After finding the line with "neck: (540, 187)" in the entries below, retype exactly each line from there through the line with "right front paw: (924, 621)", including that final line.

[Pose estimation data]

····················

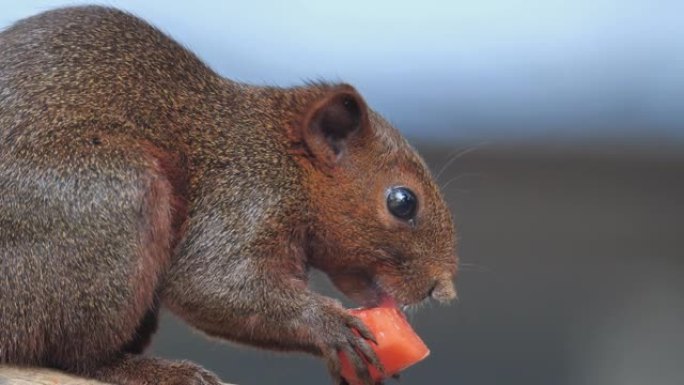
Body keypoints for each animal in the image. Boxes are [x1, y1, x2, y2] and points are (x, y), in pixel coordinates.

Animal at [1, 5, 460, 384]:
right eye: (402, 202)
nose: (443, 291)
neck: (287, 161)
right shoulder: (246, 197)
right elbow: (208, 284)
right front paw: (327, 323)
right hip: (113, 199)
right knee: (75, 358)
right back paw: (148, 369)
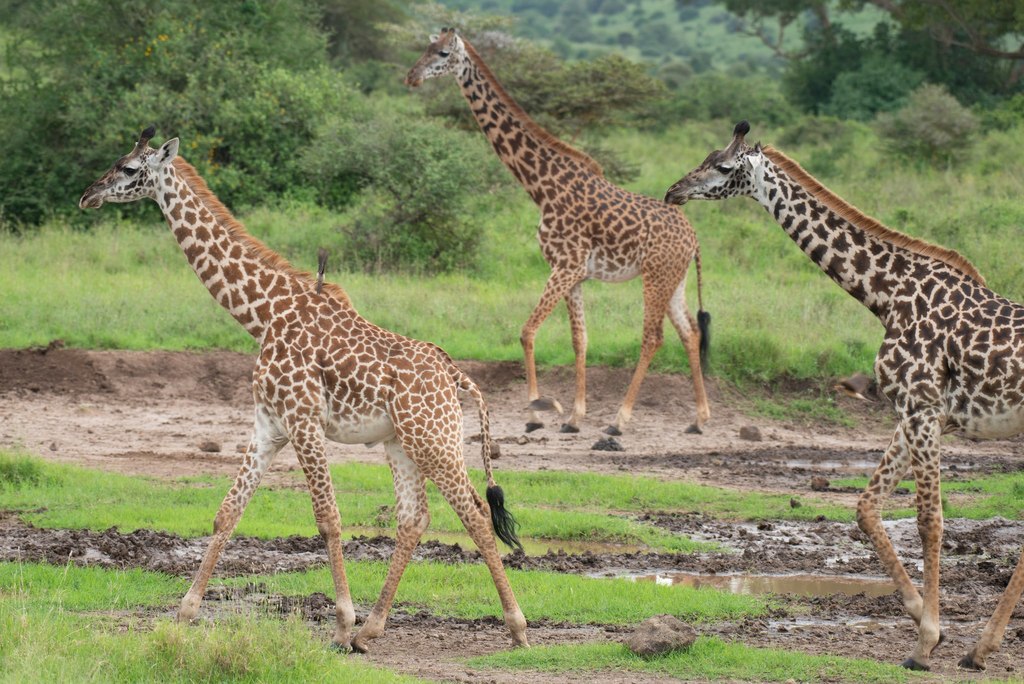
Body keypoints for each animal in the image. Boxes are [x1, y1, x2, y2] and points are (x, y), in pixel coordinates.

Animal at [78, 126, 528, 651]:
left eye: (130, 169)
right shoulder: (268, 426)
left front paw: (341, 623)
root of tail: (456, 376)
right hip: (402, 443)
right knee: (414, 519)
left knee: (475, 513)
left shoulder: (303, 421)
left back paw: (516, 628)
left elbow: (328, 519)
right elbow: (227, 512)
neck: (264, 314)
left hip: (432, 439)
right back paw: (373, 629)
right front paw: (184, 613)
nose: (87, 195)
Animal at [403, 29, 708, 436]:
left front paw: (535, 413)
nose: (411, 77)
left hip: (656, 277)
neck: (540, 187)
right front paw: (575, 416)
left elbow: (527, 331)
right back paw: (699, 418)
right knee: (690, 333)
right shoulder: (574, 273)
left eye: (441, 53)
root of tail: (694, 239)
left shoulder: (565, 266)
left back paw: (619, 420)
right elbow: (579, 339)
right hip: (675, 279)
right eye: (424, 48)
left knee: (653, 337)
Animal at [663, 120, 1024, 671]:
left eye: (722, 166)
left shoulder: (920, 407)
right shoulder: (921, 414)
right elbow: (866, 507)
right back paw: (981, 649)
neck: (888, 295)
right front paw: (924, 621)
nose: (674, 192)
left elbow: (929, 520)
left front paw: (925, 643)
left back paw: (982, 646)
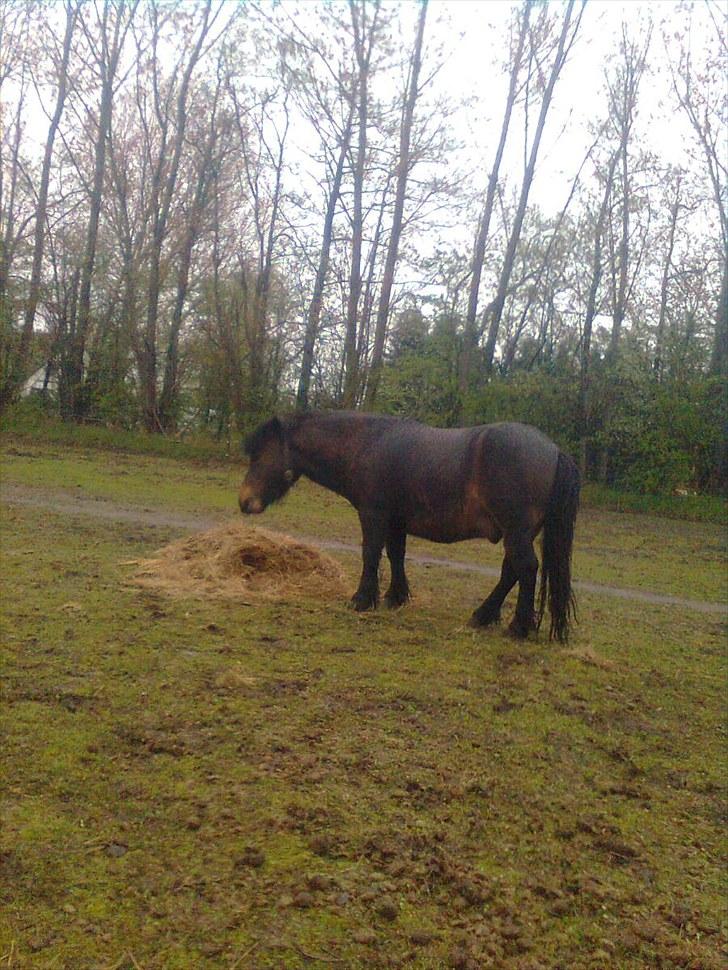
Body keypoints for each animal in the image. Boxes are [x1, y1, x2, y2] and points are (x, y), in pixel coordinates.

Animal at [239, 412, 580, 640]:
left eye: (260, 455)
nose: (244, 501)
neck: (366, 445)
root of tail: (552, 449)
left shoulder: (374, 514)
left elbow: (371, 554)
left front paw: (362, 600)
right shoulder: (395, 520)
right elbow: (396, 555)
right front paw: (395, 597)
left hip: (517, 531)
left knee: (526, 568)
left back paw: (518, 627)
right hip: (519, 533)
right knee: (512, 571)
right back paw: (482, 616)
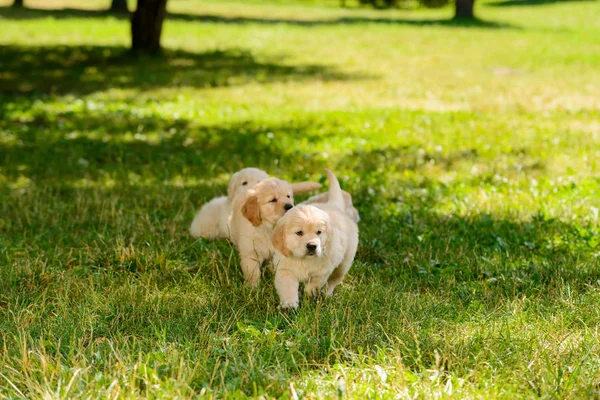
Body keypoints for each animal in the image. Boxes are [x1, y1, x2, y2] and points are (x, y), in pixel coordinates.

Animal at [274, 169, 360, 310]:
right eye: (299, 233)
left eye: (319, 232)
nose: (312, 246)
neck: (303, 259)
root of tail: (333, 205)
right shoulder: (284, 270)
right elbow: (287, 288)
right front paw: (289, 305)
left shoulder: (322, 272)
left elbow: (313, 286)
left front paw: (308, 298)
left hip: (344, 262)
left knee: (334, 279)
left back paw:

····················

▶ [Output]:
neck: (540, 187)
right front paw: (575, 416)
left elbow: (527, 331)
right back paw: (699, 418)
right knee: (690, 333)
right shoulder: (574, 273)
left eye: (441, 53)
root of tail: (694, 239)
left shoulder: (565, 266)
left back paw: (619, 420)
right elbow: (579, 339)
right hip: (675, 279)
right eye: (424, 48)
left knee: (653, 337)
Animal at [663, 120, 1024, 671]:
left eye: (722, 166)
left shoulder: (920, 407)
right shoulder: (921, 414)
right elbow: (866, 507)
right back paw: (981, 649)
neck: (888, 295)
right front paw: (924, 621)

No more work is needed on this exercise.